The scariest part was that before I left, I built a highly scalable, long-term archive for scientific data built on LTO tapes that would allow ridiculously cheap (basically the cost of LTO tapes) on-line and near-line storage. When I left, no one wanted to bother with paying for the upkeep of the hardware, people got bored with swapping tapes, and it eventually died. Oh well. Your tax dollars at work.


Thanks for your answer.

This is such an interesting (and kind of worrying) problem. It's one of those problems where the obvious solution is only solving the obvious problem. As you have pointed out there is a more underlying problem that hides underneath and which you only know of if you know the well enough.
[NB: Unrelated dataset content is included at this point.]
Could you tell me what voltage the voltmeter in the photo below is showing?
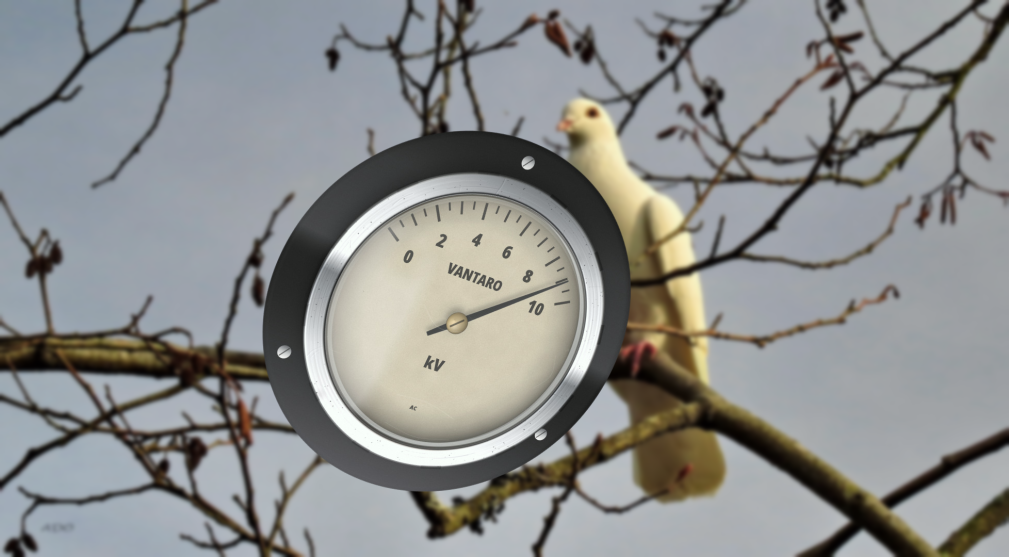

I need to think about this some more to understand why that is and why an incentive structure can't be created.

You gave me a new perspective on things today, thanks for that.


I built in an incentive structure. Each grant includes a certain amount of "overhead" in addition to what the researcher requests, which keeps the lights on, pays for common infrastructure. I negotiated to fund a big portion of ongoing costs for data storage out of the overhead. (Capital costs were mostly paid out of funds from a large settlement, private grants, etc.) We found that when there were no limits to usage, researchers would just duplicate their data over and over with tiny changes, which was incredibly costly.

To solve this problem, I tried giving "monopoly money" to the professors, allowing them to trade data storage and cluster time for favors, analysis, and so on. For the researchers who didn't need as much storage, they could give their excess up. For those who gobbled up storage, they could "buy" the excess. It ended up failing because I didn't have backup from leadership to say "no" when I was asked to do things that were irresponsible:

Yes, you can buy a 2TB HDD for $100. No, that isn't the same as 2TB of storage on an enterprise-level storage array, clustered, with local mirroring, offsite tape backup, etc. No, I won't plug your 2TB USB HDD into my compute cluster.


Thanks again, I was more wondering about the incentive structure for who (i.e not the professors). Even assuming its costly could someone benefit enough that they would have no problem paying those money. Could it be built into the grants structure etc.